El pasado 20 de febrero de 2019 el Consejo de la Judicatura Federal (CJD) destituyó a Anuar González Hemadi, juez de Distrito del estado de Verazcruz, por corrupción en el caso Los Porkys.

El órgano encargado de la vigilancia y disciplina de los jueces y magistrados federales anunció que se tomó la decisión de destituir a Anuar González Hemadi por haber actuado “en contra de constancias y errores inexcusables en un caso de pederastia”.

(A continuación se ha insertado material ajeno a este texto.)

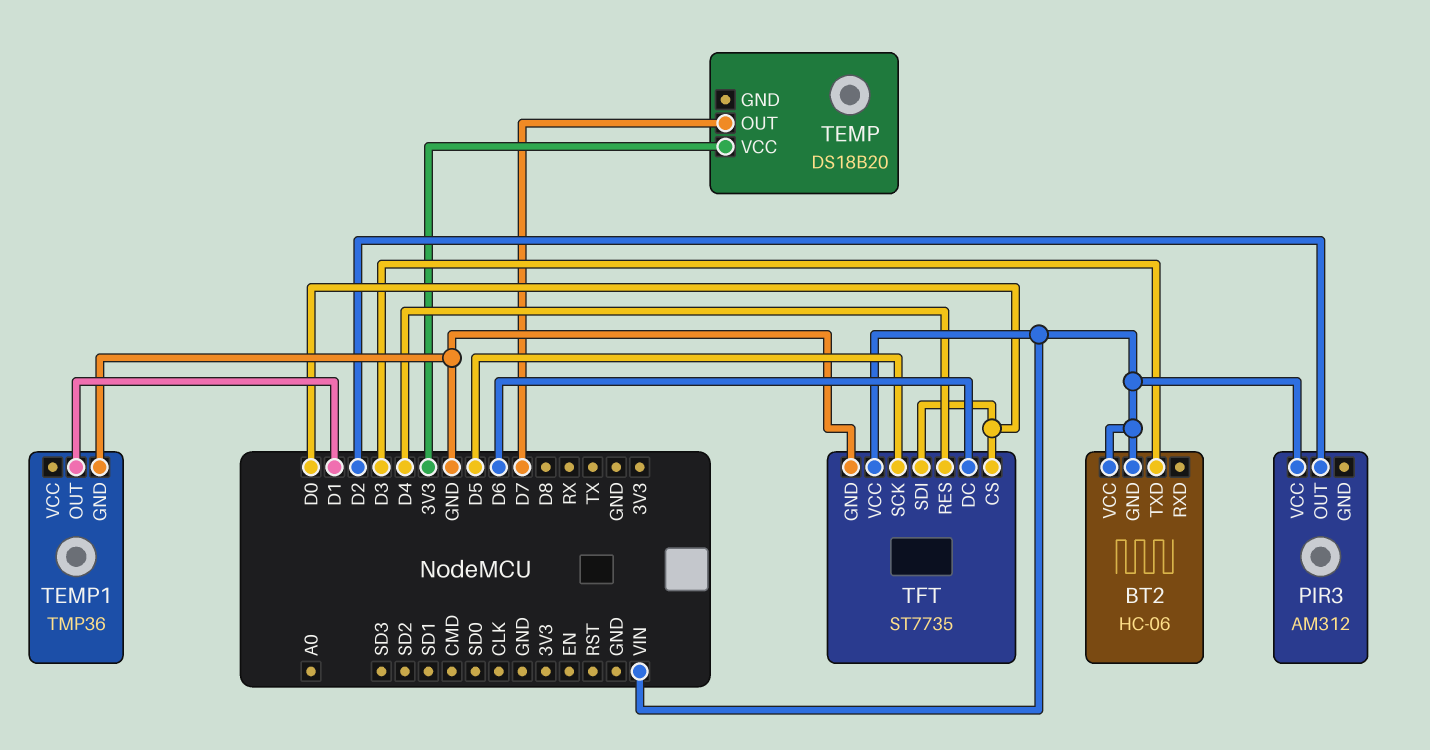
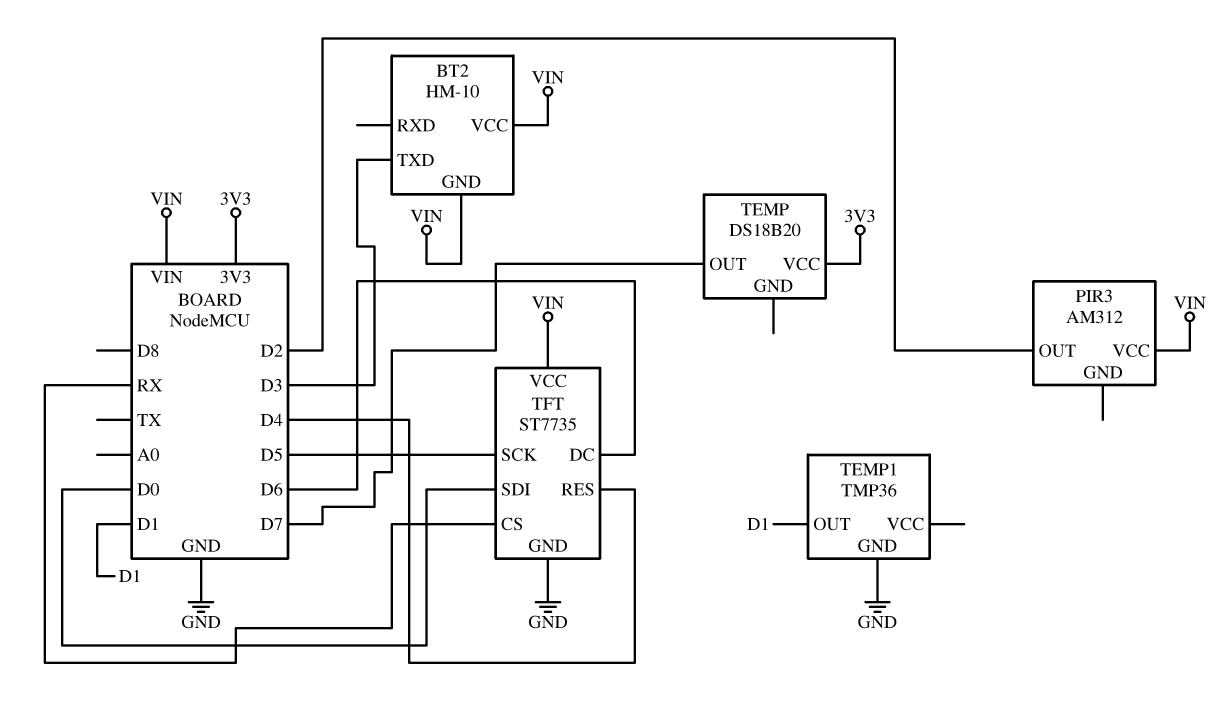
BT2: HC-06 -> HM-10
TFT pin CS: D0 -> RX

El 3 de enero de 2015, un grupo de cuatro jóvenes conocido como Los Porkys abusaron sexualmente a una menor de edad. De acuerdo con la declaración de la víctima, esa noche, Los Porkys la hicieron entrar por la fuerza a un automóvil; ahí dos de los jóvenes, uno de ellos de nombre Diego Gabriel Cruz Alonso, en el asiento trasero jalaron su ropa y tocaron su cuerpo mientras se reían y burlaban de ella. El joven mencionado fue acusado de pederastia.

En el artículo 182 del Código Penal de Veracruz se menciona las implicaciones del delito de pederastia:

“A quien, sin llegar a la cópula o a la introducción vaginal, anal u oral, abuse sexualmente de una menor, agraviando su integridad física o moral, en actos públicos o privados, aprovechándose de la ignorancia, indefensión o extrema necesidad económica o alimentaria, o de su estatus de autoridad respecto de la víctima, se le impondrán de cinco a diez años de prisión y multa hasta doscientos cincuenta días de salario”

Sin embargo, el juez no encontró demostrado el “abuso sexual”, argumentó que para poder acreditarlo como tal era necesario comprobar que existió una intención lasciva en las acciones del joven.

“Para que exista abuso sexual … es menester no sólo que se pruebe el acto libidinoso (tocamiento, roce, frotamiento o caricia), sino que dicha conducta haya sido desplegada con una intención lasciva del sujeto activo en el sujeto pasivo” dijo al respecto.

Es decir, no es que no hubiera pruebas de lo que hizo, sino que no hubo pruebas que comprobaran que lo hizo por “placer”.

Además, tampoco acreditó la indefensión de la víctima, dado que en la declaración esta menciona que durante el trayecto en el automóvil cambio de lugar al asiento de adelante porque así lo indicó el conductor (quien posteriormente la violó en el baño de su casa); “No se encontraba en estado de indefensión, puesto que tuvo la posibilidad de cambiarse de lugar, evitando así el contacto físico con el quejoso”, es decir, para el juez la víctima estaba en condiciones de defenderse por el simple hecho de poder “alejarse” de sus agresores.

Hemadi otorgó un amparo a Diego Gabriel Cruz Alonso y ordenó su libertad. La sentencia fue polémica e indignó a más de uno. En 2017 el CJF suspendió a Hemadi para iniciar una una investigación administrativa al respecto, y finalmente el miércoles pasado resolvió destituirlo, siendo sus errores considerados como “inexcusables”.